Your answer must be the full listing below, repeated exactly, with no pictures in it.

┌──

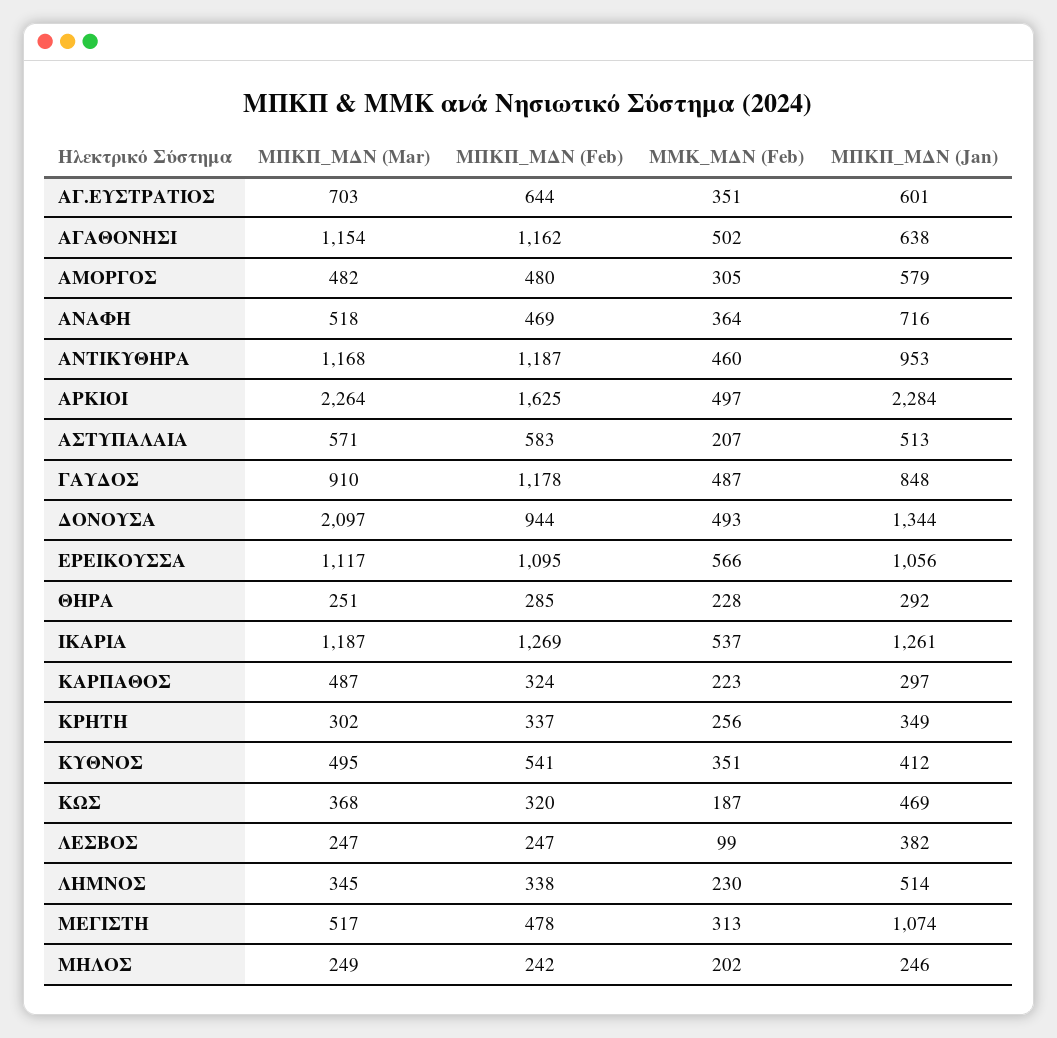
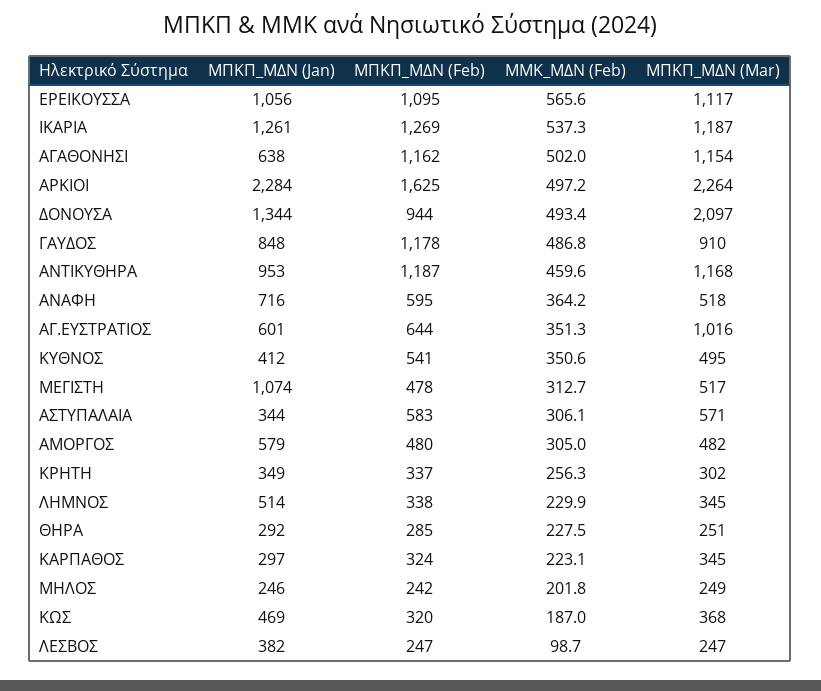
ΜΠΚΠ_ΜΔΝ (Mar), ΑΓ.ΕΥΣΤΡΑΤΙΟΣ: 703 -> 1016
ΜΠΚΠ_ΜΔΝ (Feb), ΑΝΑΦΗ: 469 -> 595
ΜΜΚ_ΜΔΝ (Feb), ΑΣΤΥΠΑΛΑΙΑ: 207 -> 306.1
ΜΠΚΠ_ΜΔΝ (Jan), ΑΣΤΥΠΑΛΑΙΑ: 513 -> 344
ΜΠΚΠ_ΜΔΝ (Mar), ΚΑΡΠΑΘΟΣ: 487 -> 345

└──

> EXERCISE RESPONSE:
ΜΠΚΠ_ΜΔΝ (Mar), ΑΓ.ΕΥΣΤΡΑΤΙΟΣ: 703 -> 1016
ΜΠΚΠ_ΜΔΝ (Feb), ΑΝΑΦΗ: 469 -> 595
ΜΜΚ_ΜΔΝ (Feb), ΑΣΤΥΠΑΛΑΙΑ: 207 -> 306.1
ΜΠΚΠ_ΜΔΝ (Jan), ΑΣΤΥΠΑΛΑΙΑ: 513 -> 344
ΜΠΚΠ_ΜΔΝ (Mar), ΚΑΡΠΑΘΟΣ: 487 -> 345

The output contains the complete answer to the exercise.